I had my first seemingly uneventful weekend in Japan - no trips to thousand-year-old temples, no hikes to the tops of mountains, no backing my car into a ditch. It had to happen eventually - my Japanese bank account couldn't keep up with the pace of all of my weekend excursions lately. So I kicked it in Fukui this weekend - had dinner with my Japanese tutor and her fiance on Friday, drinks with some friends on Saturday. But an uneventful weekend in Japan isn't the same as an uneventful weekend back home - in Japan, uneventful weekends are still blog-worthy.
Add this to the list of Things I Love About Japan. This is a second-hand store, and happens to be the only place in town where one can buy a "gently used" pair of pants, sofa, toaster - and, if you really wanted it, a life-sized porcelain chicken - all under the same roof. Off House's companion store, Hard Off (yes, you're reading that correctly) sells used electronics.
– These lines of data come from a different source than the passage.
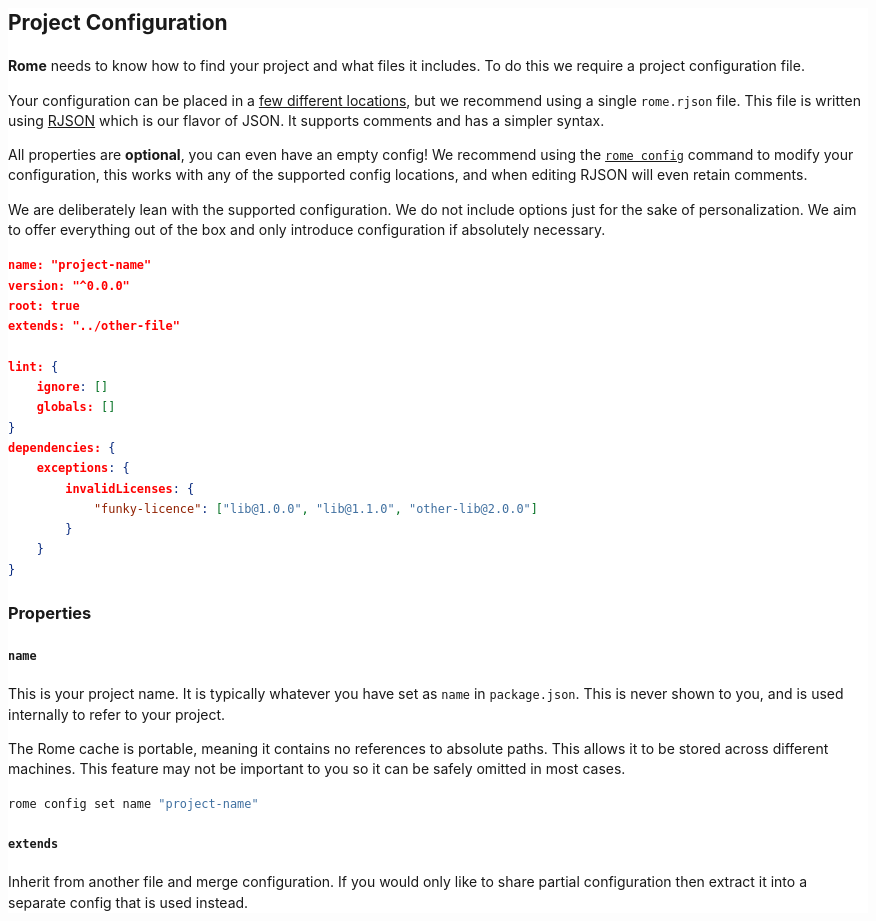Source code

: ## Project Configuration

**Rome** needs to know how to find your project and what files it includes. To do this we require a project configuration file.

Your configuration can be placed in a [few different locations](#supported-locations), but we recommend using a single `rome.rjson` file. This file is written using [RJSON](#rome-json) which is our flavor of JSON. It supports comments and has a simpler syntax.

All properties are **optional**, you can even have an empty config! We recommend using the [`rome config`](#rome-config) command to modify your configuration, this works with any of the supported config locations, and when editing RJSON will even retain comments.

We are deliberately lean with the supported configuration. We do not include options just for the sake of personalization. We aim to offer everything out of the box and only introduce configuration if absolutely necessary.

```json
name: "project-name"
version: "^0.0.0"
root: true
extends: "../other-file"

lint: {
	ignore: []
	globals: []
}
dependencies: {
	exceptions: {
		invalidLicenses: {
			"funky-licence": ["lib@1.0.0", "lib@1.1.0", "other-lib@2.0.0"]
		}
	}
}
```

### Properties

#### `name`

This is your project name. It is typically whatever you have set as `name` in `package.json`. This is never shown to you, and is used internally to refer to your project.

The Rome cache is portable, meaning it contains no references to absolute paths. This allows it to be stored across different machines. This feature may not be important to you so it can be safely omitted in most cases.

```bash
rome config set name "project-name"
```

#### `extends`

Inherit from another file and merge configuration. If you would only like to share partial configuration then extract it into a separate config that is used instead.
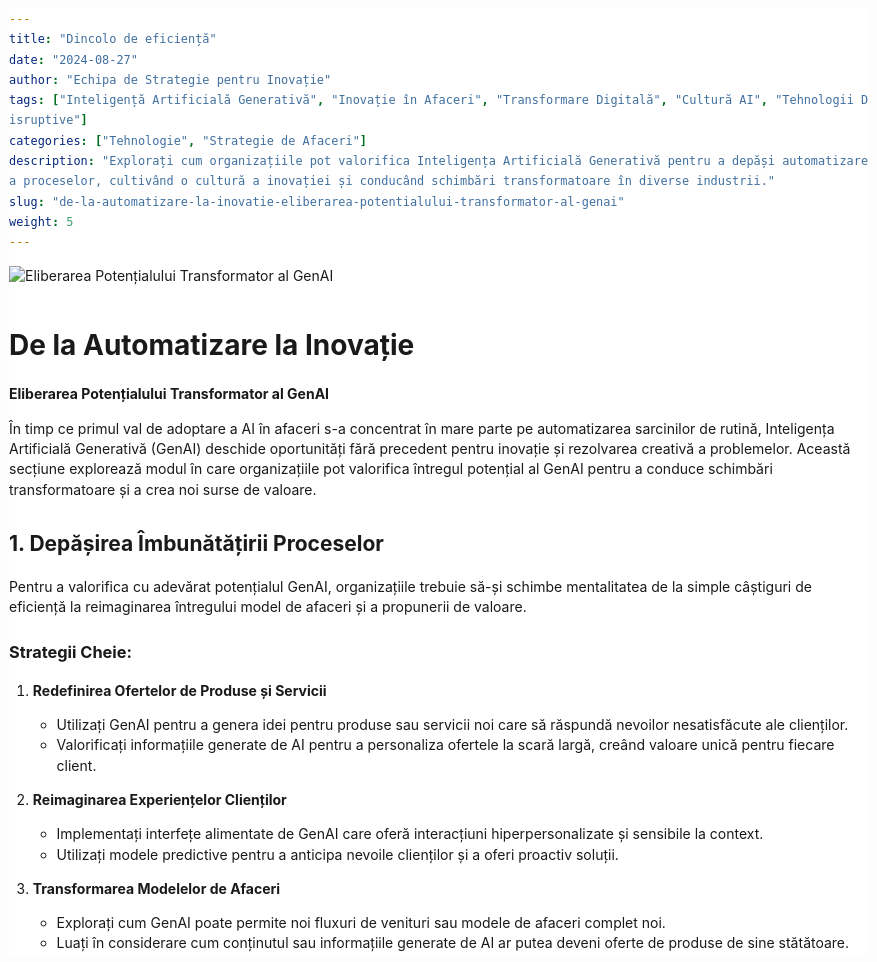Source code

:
 ```yaml
---
title: "Dincolo de eficiență"
date: "2024-08-27"
author: "Echipa de Strategie pentru Inovație"
tags: ["Inteligență Artificială Generativă", "Inovație în Afaceri", "Transformare Digitală", "Cultură AI", "Tehnologii Disruptive"]
categories: ["Tehnologie", "Strategie de Afaceri"]
description: "Explorați cum organizațiile pot valorifica Inteligența Artificială Generativă pentru a depăși automatizarea proceselor, cultivând o cultură a inovației și conducând schimbări transformatoare în diverse industrii."
slug: "de-la-automatizare-la-inovatie-eliberarea-potentialului-transformator-al-genai"
weight: 5
---
```


![Eliberarea Potențialului Transformator al GenAI](/5.png)

# De la Automatizare la Inovație
**Eliberarea Potențialului Transformator al GenAI**

În timp ce primul val de adoptare a AI în afaceri s-a concentrat în mare parte pe automatizarea sarcinilor de rutină, Inteligența Artificială Generativă (GenAI) deschide oportunități fără precedent pentru inovație și rezolvarea creativă a problemelor. Această secțiune explorează modul în care organizațiile pot valorifica întregul potențial al GenAI pentru a conduce schimbări transformatoare și a crea noi surse de valoare.

## 1. Depășirea Îmbunătățirii Proceselor

Pentru a valorifica cu adevărat potențialul GenAI, organizațiile trebuie să-și schimbe mentalitatea de la simple câștiguri de eficiență la reimaginarea întregului model de afaceri și a propunerii de valoare.

### Strategii Cheie:

1. **Redefinirea Ofertelor de Produse și Servicii**
   - Utilizați GenAI pentru a genera idei pentru produse sau servicii noi care să răspundă nevoilor nesatisfăcute ale clienților.
   - Valorificați informațiile generate de AI pentru a personaliza ofertele la scară largă, creând valoare unică pentru fiecare client.

2. **Reimaginarea Experiențelor Clienților**
   - Implementați interfețe alimentate de GenAI care oferă interacțiuni hiperpersonalizate și sensibile la context.
   - Utilizați modele predictive pentru a anticipa nevoile clienților și a oferi proactiv soluții.

3. **Transformarea Modelelor de Afaceri**
   - Explorați cum GenAI poate permite noi fluxuri de venituri sau modele de afaceri complet noi.
   - Luați în considerare cum conținutul sau informațiile generate de AI ar putea deveni oferte de produse de sine stătătoare.
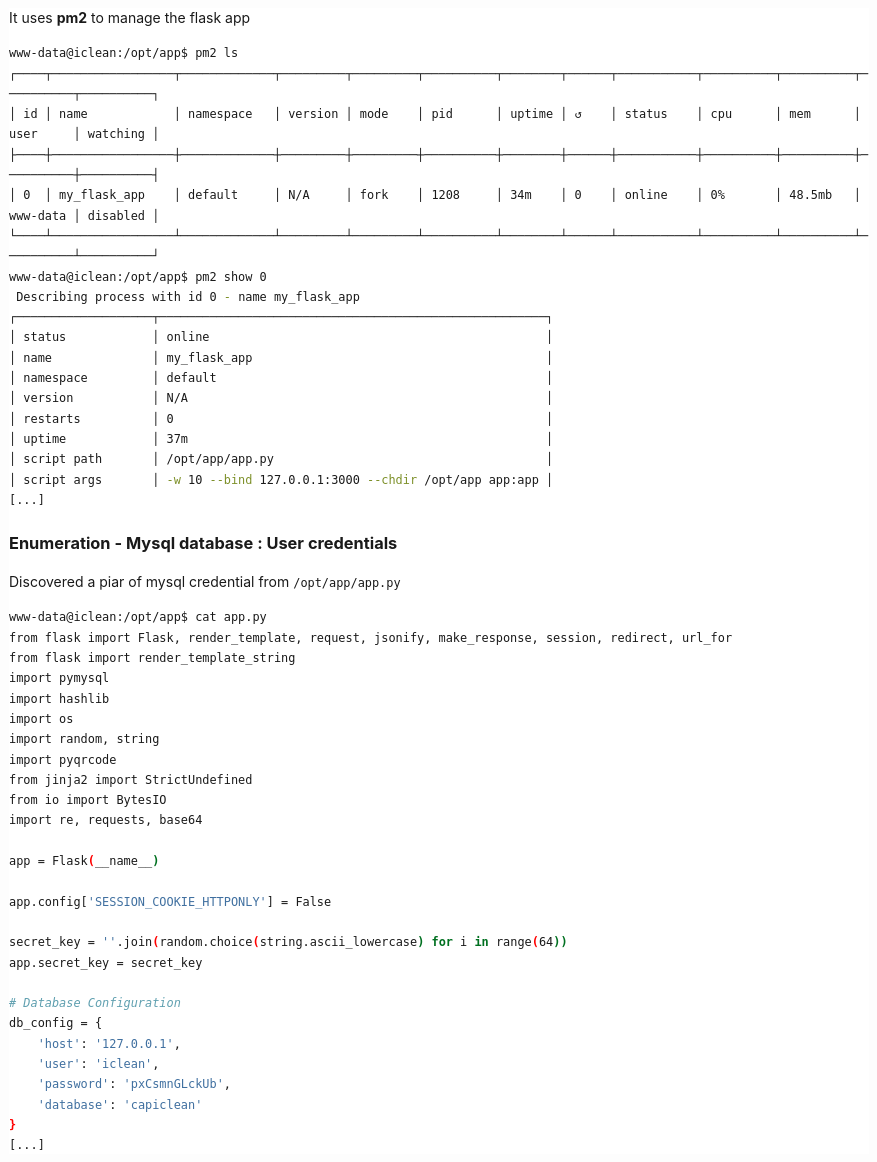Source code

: It uses **pm2** to manage the flask app

```bash
www-data@iclean:/opt/app$ pm2 ls
┌────┬─────────────────┬─────────────┬─────────┬─────────┬──────────┬────────┬──────┬───────────┬──────────┬──────────┬──────────┬──────────┐
│ id │ name            │ namespace   │ version │ mode    │ pid      │ uptime │ ↺    │ status    │ cpu      │ mem      │ user     │ watching │
├────┼─────────────────┼─────────────┼─────────┼─────────┼──────────┼────────┼──────┼───────────┼──────────┼──────────┼──────────┼──────────┤
│ 0  │ my_flask_app    │ default     │ N/A     │ fork    │ 1208     │ 34m    │ 0    │ online    │ 0%       │ 48.5mb   │ www-data │ disabled │
└────┴─────────────────┴─────────────┴─────────┴─────────┴──────────┴────────┴──────┴───────────┴──────────┴──────────┴──────────┴──────────┘
www-data@iclean:/opt/app$ pm2 show 0
 Describing process with id 0 - name my_flask_app
┌───────────────────┬──────────────────────────────────────────────────────┐
│ status            │ online                                               │
│ name              │ my_flask_app                                         │
│ namespace         │ default                                              │
│ version           │ N/A                                                  │
│ restarts          │ 0                                                    │
│ uptime            │ 37m                                                  │
│ script path       │ /opt/app/app.py                                      │
│ script args       │ -w 10 --bind 127.0.0.1:3000 --chdir /opt/app app:app │
[...]
```

### Enumeration - Mysql database : User credentials

Discovered a piar of mysql credential from `/opt/app/app.py`

```bash
www-data@iclean:/opt/app$ cat app.py
from flask import Flask, render_template, request, jsonify, make_response, session, redirect, url_for
from flask import render_template_string
import pymysql
import hashlib
import os
import random, string
import pyqrcode
from jinja2 import StrictUndefined
from io import BytesIO
import re, requests, base64

app = Flask(__name__)

app.config['SESSION_COOKIE_HTTPONLY'] = False

secret_key = ''.join(random.choice(string.ascii_lowercase) for i in range(64))
app.secret_key = secret_key

# Database Configuration
db_config = {
    'host': '127.0.0.1',
    'user': 'iclean',
    'password': 'pxCsmnGLckUb',
    'database': 'capiclean'
}
[...]
```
The Japanese love of shiny, new things means that there are some great deals to be had at these spots - and dumpster-diving gaijin aren't ashamed to shop there.
I visited the Off House/Hard Off Mecca on Saturday afternoon. My mission? To score a cheap snowboard n' fixins before the first snowfall hits Fukui (which, the way temperatures have been dipping lately, could be sooner than later). As I've been blessed with large-even-by-American-standards feet, I was a bit nervous about finding appropriately-sized footwear. But Off House is a magical, magical place. I was able to find a size 26.5 (my feet sound even bigger in Japan!) pair of boots in a lovely shade of lavender. I also picked up a scuff-free snowboard - complete with bindings - to match. I passed on the porcelain chicken, but snagged a pair of shades for a grand total of ¥10,105 - that's just over 100 bucks.
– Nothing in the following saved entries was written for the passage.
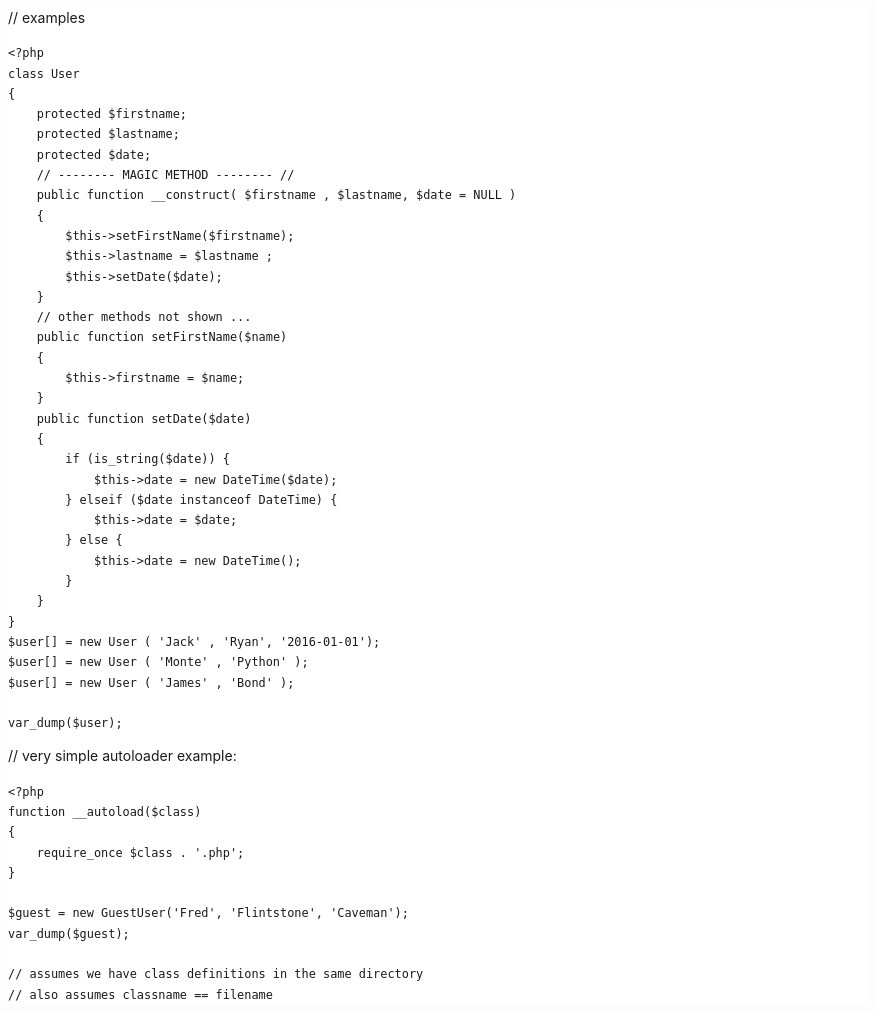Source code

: // examples
```
<?php
class User
{
    protected $firstname;
    protected $lastname;
    protected $date;
    // -------- MAGIC METHOD -------- //
    public function __construct( $firstname , $lastname, $date = NULL )
    {
        $this->setFirstName($firstname);
        $this->lastname = $lastname ;
        $this->setDate($date);
    }
    // other methods not shown ...
    public function setFirstName($name)
    {
        $this->firstname = $name;
    }
    public function setDate($date)
    {
        if (is_string($date)) {
            $this->date = new DateTime($date);
        } elseif ($date instanceof DateTime) {
            $this->date = $date;
        } else {
            $this->date = new DateTime();
        }
    }
}
$user[] = new User ( 'Jack' , 'Ryan', '2016-01-01');
$user[] = new User ( 'Monte' , 'Python' );
$user[] = new User ( 'James' , 'Bond' );

var_dump($user);
```

// very simple autoloader example:
```
<?php
function __autoload($class)
{
    require_once $class . '.php';
}

$guest = new GuestUser('Fred', 'Flintstone', 'Caveman');
var_dump($guest);

// assumes we have class definitions in the same directory
// also assumes classname == filename
```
This winter, I'll be blowing all of the money I saved in the mountains of Fukui, which, incidentally, are slightly steeper than the hills of Wisconsin that I'm used to riding. We'll see how long it takes before I'm blowing all of the money I saved on medical bills....
The Suzuki and I headed into Fukui City on Saturday night. A shiny, new VW Bug caught my eye on the highway - there simply aren't a lot of VWs in Japan. I stared closer, then squinted - it appeared the driver was sitting in the left seat - something I haven't seen since leaving the U.S. in July. But it gets better: I passed the Bug only to notice that the car also had spinner rims and ground effects, plus TV monitors in the head cushions. I'm sure this kid is turning heads in all of the rice paddies he's driving through...
While we're on the subject of cars, this entry merits a brief discussion on car names here in Japan - they're all in English (sort of), and they're all hilarious. There's the "Friendee," which looks kind of like a toaster on wheels. There's also a model called "That's" and one called "Life" - a friend once told me that he saw the two parked side-by-side in a parking lot and snapped a picture. But my personal favorite - and I've only seen this once - is called "LaPuta." I'll leave you to sort that out with the help of your Spanish dictionaries.
In any other part of the world, news of going to a festival would not be included in a blog entry on an Uneventful Weekend. Festivals are loud. They're exciting. They're colorful. But they're a dime a dozen here in Japan.
This weekend, my own little town had a festival. I met my host mom there for lunch at noon on Sunday, stayed to watch the parade with dozens of cute, smiling kids in costumes, and then headed home. A couple of hours later, I got a text from a friend - she was participating in a dance with students from her school. I should come to watch.
So I hopped on my bike, peddled over - and, upon arrival, was pulled into the crowd of identically-dressed students dancing in the street. Just in case being a tall, foreign 20-something in a sea of Japanese middle schoolers didn't make me stick out enough, I was wearing a bright white sweater while they were all in dark blue t-shirts. And, of course, I didn't know the dance steps. But I trudged along with some Macarena-esque moves, tried to keep up with the crowd as they moved up and down the street, and obligingly smiled and waved for the TV cameras that were taping the festival.
And I know people in this town. Classy as usual.